Read the full article at TIME Ideas

TIME Magazine: Mark Penn and Karen Hughes Faceoff: Can the Republican Candidates Recover From Their Recent Implosion?

Can the Republican Candidates Recover From Their Recent Implosion?

Republican strategist Karen Hughes and Democratic pollster Mark Penn in their bi-weekly faceoff about Election 2012

Penn: Republican presidential candidates are daily violating President Reagan’s 11th Commandment — Thou shalt not speak ill of any fellow Republicans. From debate finger-pointing to smear campaigns, infighting among GOP presidential hopefuls is heightening as we head into the primary season and it doesn’t bode well for the Republican Party.

Far and away, the American people are looking for a president to create jobs and fix the economy. Yet, the discussion right now is filled with Herman Cain’s allegations of sexual harassment and questions as to who leaked the story. The Cain campaign accused the Perry campaign, who in turn raised the possibility that the Romney campaign was behind the disclosure of the allegations. Then Cain started again and blamed the “Democratic machine.”

Moreover, with Romney still hitting Perry on immigration and Perry peddling Romney as a flip-flopper any chance he can get, it’s no wonder that none of the GOP candidates can get their polling numbers above the 30% mark. These low numbers fuel in-party attacks, and they put the frontrunner position in a vulnerable, yet attainable state. As a result, Republicans at large are once again looking for a new face to enter the race. Things are looking desperate as talk of Palin or Trump entering the race has begun anew.

While it’s too early to measure the lasting impact of the sexual harassment charges against Cain, it won’t be too long before the GOP as a whole runs out of time to turn around its image in time for Election Day. Whoever does win the Republican nomination may just be too bloodied and bruised to get into the ring with Obama.

Hughes: Giddy, goofy and grumpy are not the words most Republicans would want applied to a week of presidential primary politics, but they are nonetheless an accurate description of a week that saw one campaign having to deny its candidate had been drinking, and another fending off allegations of sexual harassment.

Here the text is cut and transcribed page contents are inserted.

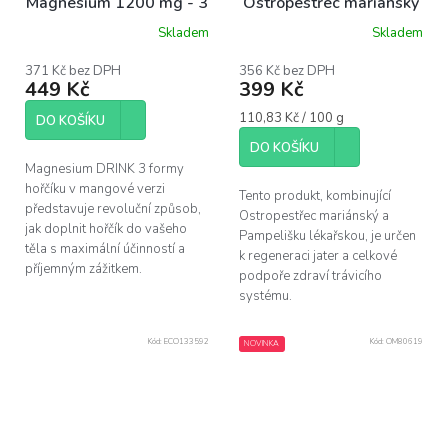
Magnesium 1200 mg - 3
Ostropestřec mariánský
formy hořčíku, mango,
+ Pampeliška lékařská,
Skladem
Skladem
30 dávek
360 g
371 Kč bez DPH
356 Kč bez DPH
449 Kč
399 Kč
Měrná
110,83 Kč / 100 g
DO KOŠÍKU
cena:
DO KOŠÍKU
Magnesium DRINK 3 formy
hořčíku v mangové verzi
Tento produkt, kombinující
představuje revoluční způsob,
Ostropestřec mariánský a
jak doplnit hořčík do vašeho
Pampelišku lékařskou, je určen
těla s maximální účinností a
k regeneraci jater a celkové
příjemným zážitkem.
podpoře zdraví trávicího
systému.
Kód:
ECO133592
Kód:
OM80619
NOVINKA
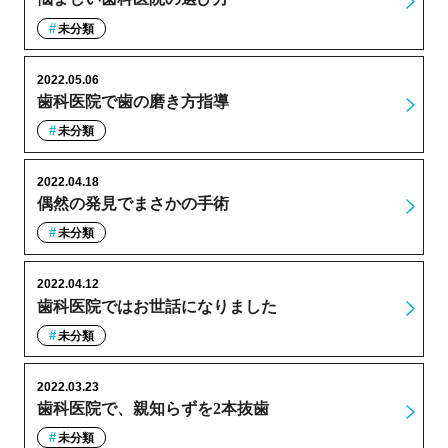
未分類
2022.05.06
歯科医院で歯の磨き方指導
未分類
2022.04.18
偶然の発見でまさかの手術
未分類
2022.04.12
歯科医院ではお世話になりました
未分類
2022.03.23
歯科医院で、親知らずを2本抜歯
未分類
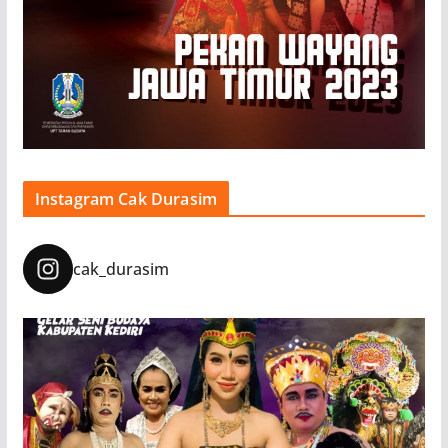
Instagram Cak Durasim
cak_durasim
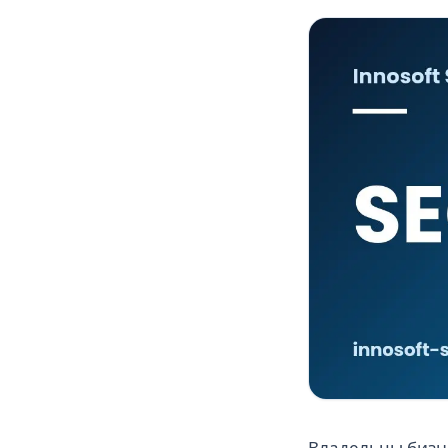
Владельцы бизне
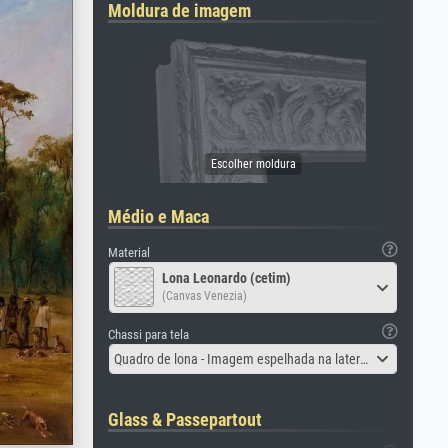
Moldura de imagem
Médio e Maca
Material
Lona Leonardo (cetim)
(Canvas Venezia)
Chassi para tela
Quadro de lona - Imagem espelhada na lateral
Glass & Passepartout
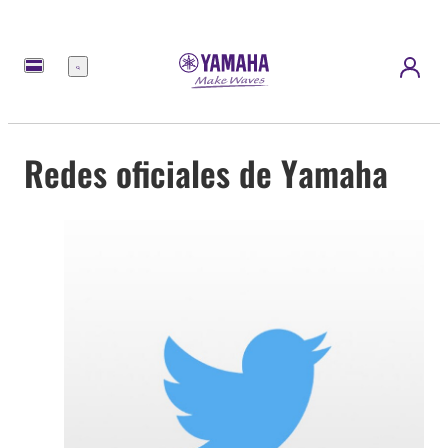
Menú
Redes oficiales de Yamaha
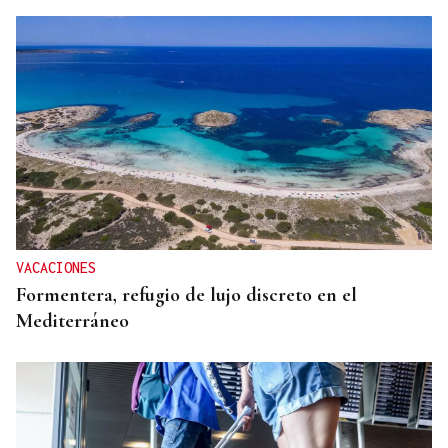
VACACIONES
Formentera, refugio de lujo discreto en el
Mediterráneo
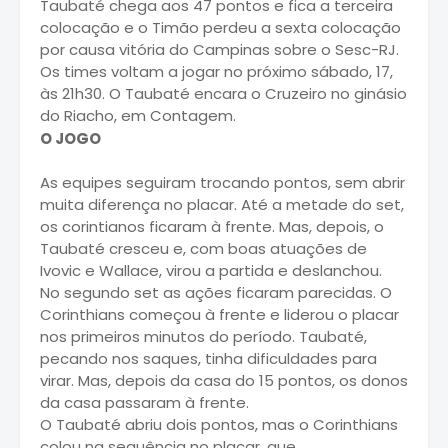
Taubaté chega aos 47 pontos e fica a terceira
colocação e o Timão perdeu a sexta colocação
por causa vitória do Campinas sobre o Sesc-RJ.
Os times voltam a jogar no próximo sábado, 17,
às 21h30. O Taubaté encara o Cruzeiro no ginásio
do Riacho, em Contagem.
O JOGO
As equipes seguiram trocando pontos, sem abrir
muita diferença no placar. Até a metade do set,
os corintianos ficaram à frente. Mas, depois, o
Taubaté cresceu e, com boas atuações de
Ivovic e Wallace, virou a partida e deslanchou.
No segundo set as ações ficaram parecidas. O
Corinthians começou à frente e liderou o placar
nos primeiros minutos do período. Taubaté,
pecando nos saques, tinha dificuldades para
virar. Mas, depois da casa do 15 pontos, os donos
da casa passaram à frente.
O Taubaté abriu dois pontos, mas o Corinthians
colou na sequência no placar, que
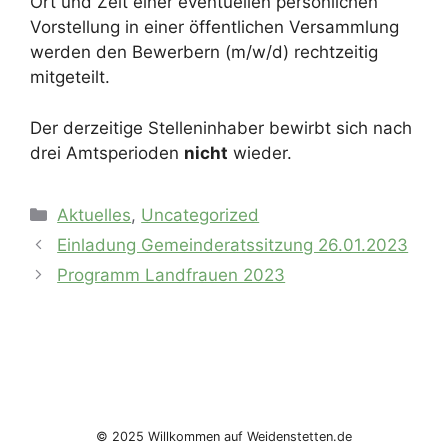
Ort und Zeit einer eventuellen persönlichen
Vorstellung in einer öffentlichen Versammlung
werden den Bewerbern (m/w/d) rechtzeitig
mitgeteilt.
Der derzeitige Stelleninhaber bewirbt sich nach
drei Amtsperioden
nicht
wieder.
Kategorien
Aktuelles
,
Uncategorized
Einladung Gemeinderatssitzung 26.01.2023
Programm Landfrauen 2023
© 2025 Willkommen auf Weidenstetten.de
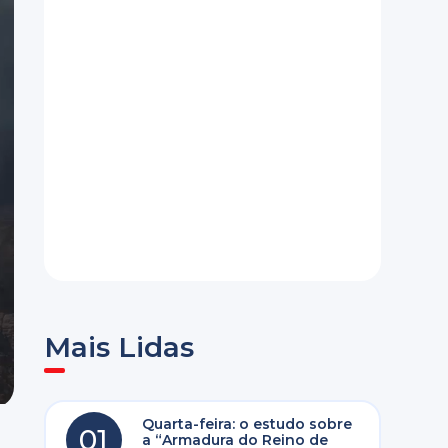
Mais Lidas
Quarta-feira: o estudo sobre
01
a “Armadura do Reino de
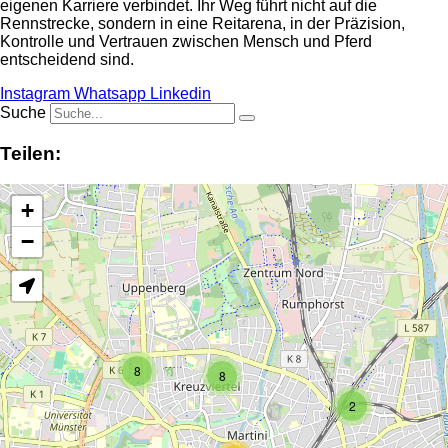
eigenen Karriere verbindet. Ihr Weg führt nicht auf die
Rennstrecke, sondern in eine Reitarena, in der Präzision,
Kontrolle und Vertrauen zwischen Mensch und Pferd
entscheidend sind.
Instagram
Whatsapp
Linkedin
Suche
Teilen:
+
−
8
8
2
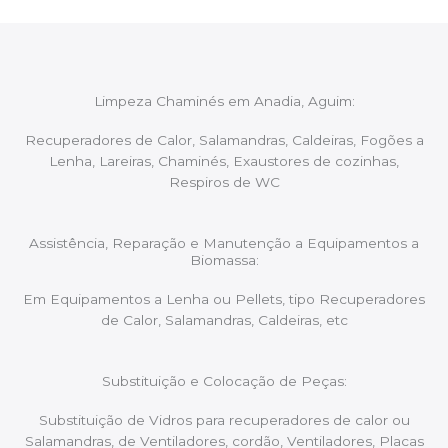
Limpeza Chaminés em Anadia, Aguim:
Recuperadores de Calor, Salamandras, Caldeiras, Fogões a
Lenha, Lareiras, Chaminés, Exaustores de cozinhas,
Respiros de WC
Assistência, Reparação e Manutenção a Equipamentos a
Biomassa:
Em Equipamentos a Lenha ou Pellets, tipo Recuperadores
de Calor, Salamandras, Caldeiras, etc
Substituição e Colocação de Peças:
Substituição de Vidros para recuperadores de calor ou
Salamandras, de Ventiladores, cordão, Ventiladores, Placas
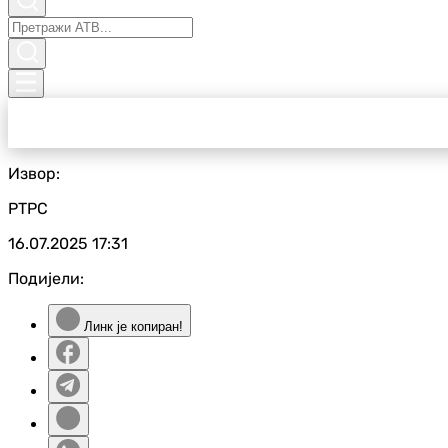
Извор:
РТРС
16.07.2025
17:31
Подијели:
Линк је копиран!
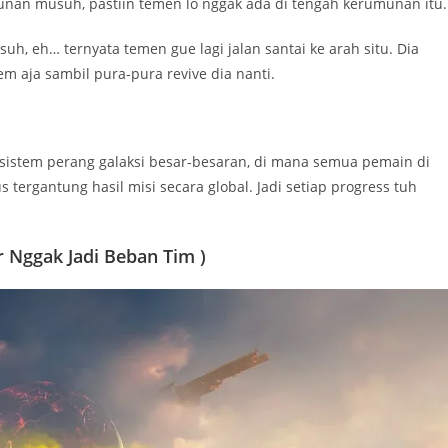
munan musuh, pastiin temen lo nggak ada di tengah kerumunan itu.
, eh… ternyata temen gue lagi jalan santai ke arah situ. Dia
m aja sambil pura-pura revive dia nanti.
a sistem perang galaksi besar-besaran, di mana semua pemain di
s tergantung hasil misi secara global. Jadi setiap progress tuh
r Nggak Jadi Beban Tim )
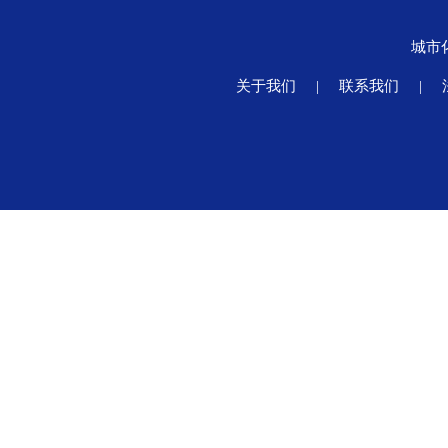
城市
关于我们
|
联系我们
|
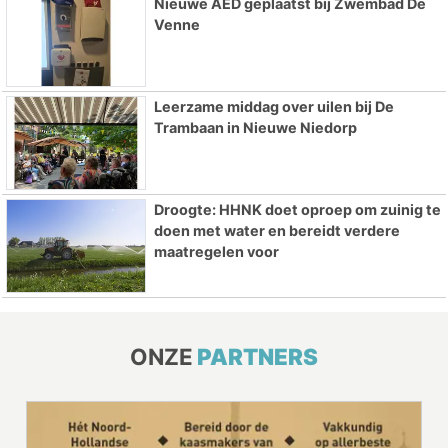
Nieuwe AED geplaatst bij Zwembad De
Venne
Leerzame middag over uilen bij De
Trambaan in Nieuwe Niedorp
Droogte: HHNK doet oproep om zuinig te
doen met water en bereidt verdere
maatregelen voor
ONZE
PARTNERS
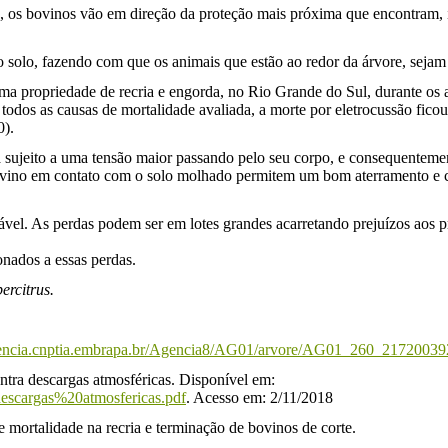
os bovinos vão em direção da proteção mais próxima que encontram, is
elo solo, fazendo com que os animais que estão ao redor da árvore, sejam
propriedade de recria e engorda, no Rio Grande do Sul, durante os an
todos as causas de mortalidade avaliada, a morte por eletrocussão fico
).
tá sujeito a uma tensão maior passando pelo seu corpo, e consequenteme
ovino em contato com o solo molhado permitem um bom aterramento e c
hável. As perdas podem ser em lotes grandes acarretando prejuízos aos 
ionados a essas perdas.
ercitrus.
encia.cnptia.embrapa.br/Agencia8/AG01/arvore/AG01_260_21720039
ontra descargas atmosféricas. Disponível em:
cargas%20atmosfericas.pdf
. Acesso em: 2/11/2018
talidade na recria e terminação de bovinos de corte.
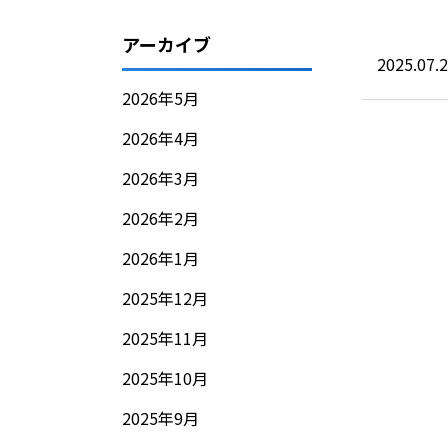
アーカイブ
2025.07.
2026年5月
2026年4月
2026年3月
2026年2月
2026年1月
2025年12月
2025年11月
2025年10月
2025年9月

On-stage in New Hampshire, Texas Governor Rick Perry appeared to be having a lot more fun campaigning than his current poll numbers would seem to merit. His speech gave new meaning to the word punchy, and became fodder for late night comedians. But the more lasting ramifications on the primary race could come from Herman Cain’s inability to put the sexual harassment story behind him.

Cain spent the week looking mad about accusations he hotly condemned as false. His campaign tried to divert attention by accusing (apparently falsely) another campaign of leaking them, then by week’s end, Cain made the classic mistake of thinking he could unilaterally declare the story dead. “We are getting back on message, end of story,” he told reporters. If you have any doubt that doesn’t work, just ask former Congressman Anthony Weiner.

Now that a fourth woman has come forward, moving the story from vague allegations to tawdry specifics, Cain must find a way to effectively communicate his side of the story. He needs to provide facts and context, not blanket denials that he “has never acted inappropriately with anyone, period.” This story will not go away until the questions are credibly addressed. And Cain desperately needs other voices to speak up on his behalf. Where are the senior women who have worked with him and can speak up for him?

Mitt Romney may well be last week’s winner, by staying out of the headlines and staying focused on his economic plan. Jobs are still the number one issue for the American people, and when voting starts, Republicans will choose a candidate they believe can most effectively run against President Obama’s dismal economic record.

Can Republicans recover? Absolutely, but the onus is now on the Cain campaign to effectively rebut these allegations if he wants to stay in the top tier of candidates.